[Saved entries]
========================

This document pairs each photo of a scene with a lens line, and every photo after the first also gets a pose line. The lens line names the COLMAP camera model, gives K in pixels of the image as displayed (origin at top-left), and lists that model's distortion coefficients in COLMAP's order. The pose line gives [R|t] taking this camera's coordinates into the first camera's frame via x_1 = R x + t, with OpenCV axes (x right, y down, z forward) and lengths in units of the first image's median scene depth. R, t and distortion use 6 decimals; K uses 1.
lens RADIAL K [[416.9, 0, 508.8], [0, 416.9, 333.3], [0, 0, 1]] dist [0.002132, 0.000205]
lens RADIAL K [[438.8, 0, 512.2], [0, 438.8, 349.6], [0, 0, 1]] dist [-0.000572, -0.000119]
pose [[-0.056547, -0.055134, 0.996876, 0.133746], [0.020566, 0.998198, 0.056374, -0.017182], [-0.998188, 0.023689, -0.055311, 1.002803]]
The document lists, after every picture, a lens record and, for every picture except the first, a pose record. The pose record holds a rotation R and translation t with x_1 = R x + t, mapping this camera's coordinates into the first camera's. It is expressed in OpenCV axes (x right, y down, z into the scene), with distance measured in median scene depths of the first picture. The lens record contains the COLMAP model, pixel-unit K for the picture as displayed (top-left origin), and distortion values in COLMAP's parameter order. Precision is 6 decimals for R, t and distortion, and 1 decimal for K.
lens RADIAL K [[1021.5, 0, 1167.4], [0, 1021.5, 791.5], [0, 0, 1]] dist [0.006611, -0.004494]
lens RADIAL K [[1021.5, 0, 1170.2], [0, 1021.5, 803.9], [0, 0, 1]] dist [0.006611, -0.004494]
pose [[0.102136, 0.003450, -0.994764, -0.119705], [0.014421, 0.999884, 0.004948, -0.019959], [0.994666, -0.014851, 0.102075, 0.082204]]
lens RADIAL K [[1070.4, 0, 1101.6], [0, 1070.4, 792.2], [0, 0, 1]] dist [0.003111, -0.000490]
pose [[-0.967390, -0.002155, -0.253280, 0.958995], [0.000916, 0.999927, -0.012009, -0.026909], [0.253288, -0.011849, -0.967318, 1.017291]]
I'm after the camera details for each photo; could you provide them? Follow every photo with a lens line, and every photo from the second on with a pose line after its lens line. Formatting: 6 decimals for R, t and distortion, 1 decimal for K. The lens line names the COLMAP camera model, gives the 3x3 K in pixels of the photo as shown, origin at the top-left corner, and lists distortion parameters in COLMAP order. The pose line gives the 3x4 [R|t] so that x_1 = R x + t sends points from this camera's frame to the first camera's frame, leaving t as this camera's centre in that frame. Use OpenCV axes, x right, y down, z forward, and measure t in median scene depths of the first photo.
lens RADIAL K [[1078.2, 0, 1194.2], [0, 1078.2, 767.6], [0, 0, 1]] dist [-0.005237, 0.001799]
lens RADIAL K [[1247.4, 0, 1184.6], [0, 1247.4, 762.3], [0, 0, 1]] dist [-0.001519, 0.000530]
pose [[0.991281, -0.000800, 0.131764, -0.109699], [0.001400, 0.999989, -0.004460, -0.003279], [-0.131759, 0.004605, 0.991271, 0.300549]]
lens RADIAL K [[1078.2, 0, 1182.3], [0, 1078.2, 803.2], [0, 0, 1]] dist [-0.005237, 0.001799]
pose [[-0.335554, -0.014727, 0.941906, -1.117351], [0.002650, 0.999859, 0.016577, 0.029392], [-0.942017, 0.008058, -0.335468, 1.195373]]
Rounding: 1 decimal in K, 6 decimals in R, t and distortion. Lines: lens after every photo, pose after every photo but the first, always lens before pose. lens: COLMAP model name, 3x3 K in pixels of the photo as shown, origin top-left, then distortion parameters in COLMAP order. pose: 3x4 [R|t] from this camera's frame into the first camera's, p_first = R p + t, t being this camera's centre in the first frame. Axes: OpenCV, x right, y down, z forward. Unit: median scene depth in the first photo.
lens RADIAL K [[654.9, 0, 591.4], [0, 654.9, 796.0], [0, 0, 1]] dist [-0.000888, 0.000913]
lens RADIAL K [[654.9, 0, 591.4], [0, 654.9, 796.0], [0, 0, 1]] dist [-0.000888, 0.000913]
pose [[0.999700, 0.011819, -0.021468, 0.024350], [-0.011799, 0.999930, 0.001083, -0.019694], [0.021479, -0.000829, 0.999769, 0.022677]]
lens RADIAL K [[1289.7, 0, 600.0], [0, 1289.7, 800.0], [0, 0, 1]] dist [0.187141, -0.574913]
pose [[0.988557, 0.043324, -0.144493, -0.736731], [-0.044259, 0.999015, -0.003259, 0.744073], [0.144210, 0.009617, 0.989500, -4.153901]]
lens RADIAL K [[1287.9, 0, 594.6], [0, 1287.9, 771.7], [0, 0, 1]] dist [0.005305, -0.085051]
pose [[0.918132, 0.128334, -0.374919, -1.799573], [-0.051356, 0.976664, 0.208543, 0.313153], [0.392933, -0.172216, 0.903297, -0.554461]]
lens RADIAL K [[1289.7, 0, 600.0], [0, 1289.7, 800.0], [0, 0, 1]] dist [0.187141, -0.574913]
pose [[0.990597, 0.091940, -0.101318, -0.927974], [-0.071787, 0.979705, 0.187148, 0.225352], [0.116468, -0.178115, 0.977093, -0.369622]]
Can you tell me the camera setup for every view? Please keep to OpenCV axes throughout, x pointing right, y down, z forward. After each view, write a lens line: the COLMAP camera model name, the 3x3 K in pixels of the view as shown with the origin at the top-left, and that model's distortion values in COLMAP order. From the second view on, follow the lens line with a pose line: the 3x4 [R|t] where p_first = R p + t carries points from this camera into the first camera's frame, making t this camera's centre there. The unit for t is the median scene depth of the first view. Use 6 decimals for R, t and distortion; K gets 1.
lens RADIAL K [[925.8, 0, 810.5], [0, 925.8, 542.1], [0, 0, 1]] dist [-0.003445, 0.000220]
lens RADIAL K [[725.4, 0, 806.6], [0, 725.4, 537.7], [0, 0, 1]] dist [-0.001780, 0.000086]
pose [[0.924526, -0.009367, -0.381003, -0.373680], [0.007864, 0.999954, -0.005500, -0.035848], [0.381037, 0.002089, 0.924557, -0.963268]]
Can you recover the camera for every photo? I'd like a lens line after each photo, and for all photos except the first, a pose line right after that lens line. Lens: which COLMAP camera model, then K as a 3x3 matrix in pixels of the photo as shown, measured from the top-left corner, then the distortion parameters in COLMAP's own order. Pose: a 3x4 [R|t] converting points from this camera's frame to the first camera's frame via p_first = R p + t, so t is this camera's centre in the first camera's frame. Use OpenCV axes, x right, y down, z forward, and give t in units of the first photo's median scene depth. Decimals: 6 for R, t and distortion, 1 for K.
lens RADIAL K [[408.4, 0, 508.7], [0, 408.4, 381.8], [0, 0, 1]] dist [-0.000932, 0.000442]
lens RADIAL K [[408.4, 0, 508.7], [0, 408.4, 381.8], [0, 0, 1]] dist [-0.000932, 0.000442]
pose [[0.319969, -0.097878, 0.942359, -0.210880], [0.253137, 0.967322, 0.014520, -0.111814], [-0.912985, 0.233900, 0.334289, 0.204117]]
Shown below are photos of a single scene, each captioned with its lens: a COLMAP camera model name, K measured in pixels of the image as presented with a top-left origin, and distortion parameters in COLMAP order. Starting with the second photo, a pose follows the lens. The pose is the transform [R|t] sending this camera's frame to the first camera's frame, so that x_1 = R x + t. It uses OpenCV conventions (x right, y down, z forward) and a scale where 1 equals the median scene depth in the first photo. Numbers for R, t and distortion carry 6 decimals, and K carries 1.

========================

AIM OF THE TASK: For each line shown above, write an exact copy.

REPLY:
This document pairs each photo of a scene with a lens line, and every photo after the first also gets a pose line. The lens line names the COLMAP camera model, gives K in pixels of the image as displayed (origin at top-left), and lists that model's distortion coefficients in COLMAP's order. The pose line gives [R|t] taking this camera's coordinates into the first camera's frame via x_1 = R x + t, with OpenCV axes (x right, y down, z forward) and lengths in units of the first image's median scene depth. R, t and distortion use 6 decimals; K uses 1.
lens RADIAL K [[416.9, 0, 508.8], [0, 416.9, 333.3], [0, 0, 1]] dist [0.002132, 0.000205]
lens RADIAL K [[438.8, 0, 512.2], [0, 438.8, 349.6], [0, 0, 1]] dist [-0.000572, -0.000119]
pose [[-0.056547, -0.055134, 0.996876, 0.133746], [0.020566, 0.998198, 0.056374, -0.017182], [-0.998188, 0.023689, -0.055311, 1.002803]]
The document lists, after every picture, a lens record and, for every picture except the first, a pose record. The pose record holds a rotation R and translation t with x_1 = R x + t, mapping this camera's coordinates into the first camera's. It is expressed in OpenCV axes (x right, y down, z into the scene), with distance measured in median scene depths of the first picture. The lens record contains the COLMAP model, pixel-unit K for the picture as displayed (top-left origin), and distortion values in COLMAP's parameter order. Precision is 6 decimals for R, t and distortion, and 1 decimal for K.
lens RADIAL K [[1021.5, 0, 1167.4], [0, 1021.5, 791.5], [0, 0, 1]] dist [0.006611, -0.004494]
lens RADIAL K [[1021.5, 0, 1170.2], [0, 1021.5, 803.9], [0, 0, 1]] dist [0.006611, -0.004494]
pose [[0.102136, 0.003450, -0.994764, -0.119705], [0.014421, 0.999884, 0.004948, -0.019959], [0.994666, -0.014851, 0.102075, 0.082204]]
lens RADIAL K [[1070.4, 0, 1101.6], [0, 1070.4, 792.2], [0, 0, 1]] dist [0.003111, -0.000490]
pose [[-0.967390, -0.002155, -0.253280, 0.958995], [0.000916, 0.999927, -0.012009, -0.026909], [0.253288, -0.011849, -0.967318, 1.017291]]
I'm after the camera details for each photo; could you provide them? Follow every photo with a lens line, and every photo from the second on with a pose line after its lens line. Formatting: 6 decimals for R, t and distortion, 1 decimal for K. The lens line names the COLMAP camera model, gives the 3x3 K in pixels of the photo as shown, origin at the top-left corner, and lists distortion parameters in COLMAP order. The pose line gives the 3x4 [R|t] so that x_1 = R x + t sends points from this camera's frame to the first camera's frame, leaving t as this camera's centre in that frame. Use OpenCV axes, x right, y down, z forward, and measure t in median scene depths of the first photo.
lens RADIAL K [[1078.2, 0, 1194.2], [0, 1078.2, 767.6], [0, 0, 1]] dist [-0.005237, 0.001799]
lens RADIAL K [[1247.4, 0, 1184.6], [0, 1247.4, 762.3], [0, 0, 1]] dist [-0.001519, 0.000530]
pose [[0.991281, -0.000800, 0.131764, -0.109699], [0.001400, 0.999989, -0.004460, -0.003279], [-0.131759, 0.004605, 0.991271, 0.300549]]
lens RADIAL K [[1078.2, 0, 1182.3], [0, 1078.2, 803.2], [0, 0, 1]] dist [-0.005237, 0.001799]
pose [[-0.335554, -0.014727, 0.941906, -1.117351], [0.002650, 0.999859, 0.016577, 0.029392], [-0.942017, 0.008058, -0.335468, 1.195373]]
Rounding: 1 decimal in K, 6 decimals in R, t and distortion. Lines: lens after every photo, pose after every photo but the first, always lens before pose. lens: COLMAP model name, 3x3 K in pixels of the photo as shown, origin top-left, then distortion parameters in COLMAP order. pose: 3x4 [R|t] from this camera's frame into the first camera's, p_first = R p + t, t being this camera's centre in the first frame. Axes: OpenCV, x right, y down, z forward. Unit: median scene depth in the first photo.
lens RADIAL K [[654.9, 0, 591.4], [0, 654.9, 796.0], [0, 0, 1]] dist [-0.000888, 0.000913]
lens RADIAL K [[654.9, 0, 591.4], [0, 654.9, 796.0], [0, 0, 1]] dist [-0.000888, 0.000913]
pose [[0.999700, 0.011819, -0.021468, 0.024350], [-0.011799, 0.999930, 0.001083, -0.019694], [0.021479, -0.000829, 0.999769, 0.022677]]
lens RADIAL K [[1289.7, 0, 600.0], [0, 1289.7, 800.0], [0, 0, 1]] dist [0.187141, -0.574913]
pose [[0.988557, 0.043324, -0.144493, -0.736731], [-0.044259, 0.999015, -0.003259, 0.744073], [0.144210, 0.009617, 0.989500, -4.153901]]
lens RADIAL K [[1287.9, 0, 594.6], [0, 1287.9, 771.7], [0, 0, 1]] dist [0.005305, -0.085051]
pose [[0.918132, 0.128334, -0.374919, -1.799573], [-0.051356, 0.976664, 0.208543, 0.313153], [0.392933, -0.172216, 0.903297, -0.554461]]
lens RADIAL K [[1289.7, 0, 600.0], [0, 1289.7, 800.0], [0, 0, 1]] dist [0.187141, -0.574913]
pose [[0.990597, 0.091940, -0.101318, -0.927974], [-0.071787, 0.979705, 0.187148, 0.225352], [0.116468, -0.178115, 0.977093, -0.369622]]
Can you tell me the camera setup for every view? Please keep to OpenCV axes throughout, x pointing right, y down, z forward. After each view, write a lens line: the COLMAP camera model name, the 3x3 K in pixels of the view as shown with the origin at the top-left, and that model's distortion values in COLMAP order. From the second view on, follow the lens line with a pose line: the 3x4 [R|t] where p_first = R p + t carries points from this camera into the first camera's frame, making t this camera's centre there. The unit for t is the median scene depth of the first view. Use 6 decimals for R, t and distortion; K gets 1.
lens RADIAL K [[925.8, 0, 810.5], [0, 925.8, 542.1], [0, 0, 1]] dist [-0.003445, 0.000220]
lens RADIAL K [[725.4, 0, 806.6], [0, 725.4, 537.7], [0, 0, 1]] dist [-0.001780, 0.000086]
pose [[0.924526, -0.009367, -0.381003, -0.373680], [0.007864, 0.999954, -0.005500, -0.035848], [0.381037, 0.002089, 0.924557, -0.963268]]
Can you recover the camera for every photo? I'd like a lens line after each photo, and for all photos except the first, a pose line right after that lens line. Lens: which COLMAP camera model, then K as a 3x3 matrix in pixels of the photo as shown, measured from the top-left corner, then the distortion parameters in COLMAP's own order. Pose: a 3x4 [R|t] converting points from this camera's frame to the first camera's frame via p_first = R p + t, so t is this camera's centre in the first camera's frame. Use OpenCV axes, x right, y down, z forward, and give t in units of the first photo's median scene depth. Decimals: 6 for R, t and distortion, 1 for K.
lens RADIAL K [[408.4, 0, 508.7], [0, 408.4, 381.8], [0, 0, 1]] dist [-0.000932, 0.000442]
lens RADIAL K [[408.4, 0, 508.7], [0, 408.4, 381.8], [0, 0, 1]] dist [-0.000932, 0.000442]
pose [[0.319969, -0.097878, 0.942359, -0.210880], [0.253137, 0.967322, 0.014520, -0.111814], [-0.912985, 0.233900, 0.334289, 0.204117]]
Shown below are photos of a single scene, each captioned with its lens: a COLMAP camera model name, K measured in pixels of the image as presented with a top-left origin, and distortion parameters in COLMAP order. Starting with the second photo, a pose follows the lens. The pose is the transform [R|t] sending this camera's frame to the first camera's frame, so that x_1 = R x + t. It uses OpenCV conventions (x right, y down, z forward) and a scale where 1 equals the median scene depth in the first photo. Numbers for R, t and distortion carry 6 decimals, and K carries 1.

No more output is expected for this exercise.